L’obligation du locataire de réaliser sous astreinte les travaux avancés par le bailleur

Article publié le 7 mars 2018

 

Quelle solution est offerte au bailleur lorsqu’un locataire n’exécute pas les travaux qui ont été autorisés par le juge et que les frais ont été avancé par le bailleur ? Par un arrêt du 21 décembre 2017 la troisième chambre civile de la Cour de cassation s’est prononcée sur ce point. Elle affirme que le bailleur qui a effectué l’avance des frais de remise en état d’un logement peut demander la condamnation du locataire à exécuter les travaux. 

 

En l’espèce, un établissement a loué un logement en 1993. La locataire, arguant la non-conformité du logement, a assigné le bailleur afin de pouvoir effectuer des travaux. Le 13 mai 2005, la locataire a été autorisée par le juge, sur le fondement de l’article 1144 ancien du Code civil (article 1222 nouveau), à effectuer des travaux de mise en conformité des lieux et à installer un système de chauffage individuel aux frais du bailleur. Par la suite, le bailleur a versé les sommes indispensables à l’accomplissement des travaux.

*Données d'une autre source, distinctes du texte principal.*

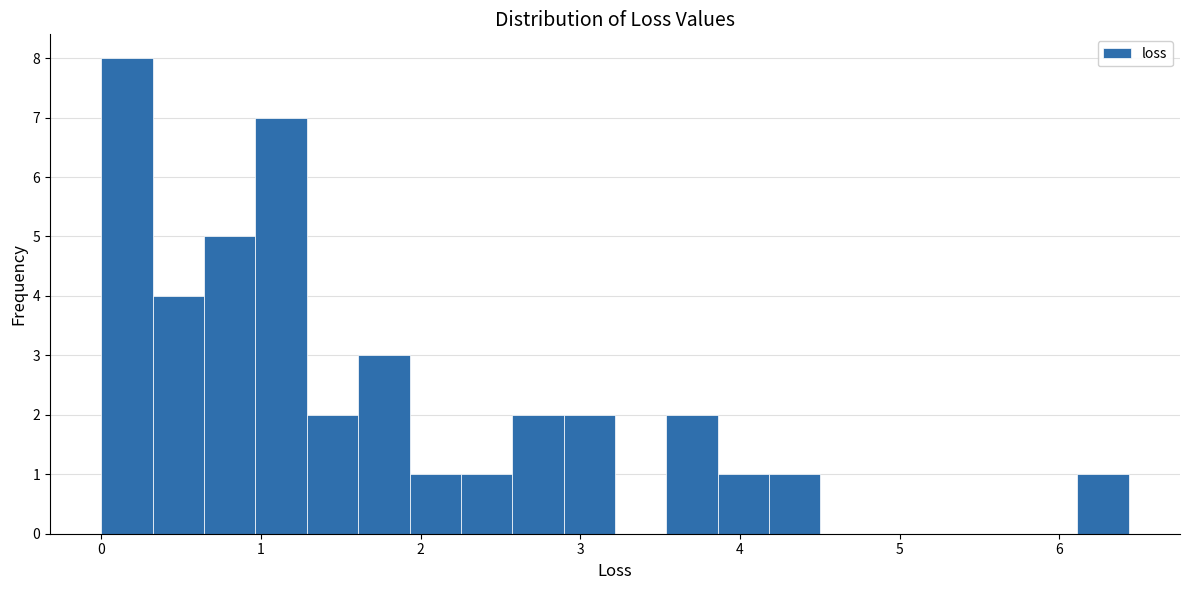

Read against the x-axis, roughly where is the centre of the tallest bar?

0.2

Toutefois, la locataire n’a procédé à aucun des travaux autorisés. Dans ce contexte, le bailleur l’a assigné en exécution de ces derniers sous astreinte. Par voie reconventionnelle, la locataire a sollicité l’indemnisation des préjudices qu’elle prétend avoir subis.

Le 13 novembre 2014, la cour d’appel de Paris a fait droit à la demande du bailleur et a condamné la locataire à exécuter les travaux sous astreinte. La locataire fait grief à l’arrêt d’appel de l’avoir condamné à cette réalisation sous astreinte. 

 

A l’appui de son pourvoi, la demanderesse affirme que le débiteur d’une obligation, ici le bailleur, ne peut obtenir sur le fondement de l’ancien article 1144 du Code civil l’exécution par le créancier, soit le locataire, des travaux qu’il aurait dû lui-même effectuer. En effet, la locataire considère que l’obligation de mise en conformité reposait initialement sur le bailleur.

 

Pour rappel, l’article 1144 ancien du Code civil énonçait que « le créancier peut aussi, en cas d'inexécution, être autorisé à faire exécuter lui-même l'obligation aux dépens du débiteur. Celui-ci peut être condamné à faire l'avance des sommes nécessaires à cette exécution. »

 

Toutefois, la Cour de cassation rejette cette critique et approuve la logique des juges du fond. En application de l’article 1144 ancien du Code civil, elle estime que le bailleur peut demander l’exécution forcée des travaux qu’il a financé.

En l’espèce, la locataire disposait d’une autorisation ainsi que des sommes nécessaires pour effectuer les travaux dont elle avait fait la demande. De plus, elle ne justifiait d’aucun empêchement légitime à l’exécution de ces derniers. 

 

Ainsi, cet arrêt illustre de manière intéressante les effets de l’ancien article 1144 ancien du Code civil. L’intérêt de cette disposition réside dans la possibilité offerte au créancier de condamner son cocontractant qui n’a pas exécuté sa prestation, à en obtenir l’exécution aux frais de ce dernier. Le créancier va donc prendre la charge matérielle de l’exécution des travaux tandis que le cocontractant débiteur en supportera la charge financière. De ce fait, l’obligation reste sur la tête du débiteur et la charge financière ne prend en aucun cas la nature de dommages-intérêts.

 

Il est important de noter que l’ordonnance du 10 février 2016 a modifié l’article 1144 ancien du Code civil.

 

À présent, le nouvel article 1222 du Code civil permet au locataire, en cas d’inexécution du bailleur, d’exécuter lui-même l’obligation après une mise en demeure, dans un délai et à un coût raisonnables. L’exécution peut aussi résulter d’une autorisation faite par le juge. Le nouvel article 1222 du Code civil reprend donc la solution retenue par l’ancien article 1144.

 

Il faut ainsi retenir que le créancier peut en cas d’inexécution d’une obligation du débiteur, demander au juge de l’exécution d’exécuter lui-même l’obligation et d’obtenir ensuite le remboursement par le débiteur des sommes avancées. 

 

Anaïs MAURICE

 

Sources

 

-          Civ. 3ème, 21 décembre 2017, n°15-24.430. 

 

-          Camille Dreveau, Article 1144 du Code civil ancien : obligation de réaliser les travaux financés, civil, Dalloz actualité, 15 janvier 2018. 

 

-          Pauline Fleury, Condamnation d’un preneur à réaliser sous astreinte les travaux avancés par le bailleur, civil, Actualités du droit, 16 janvier 2018.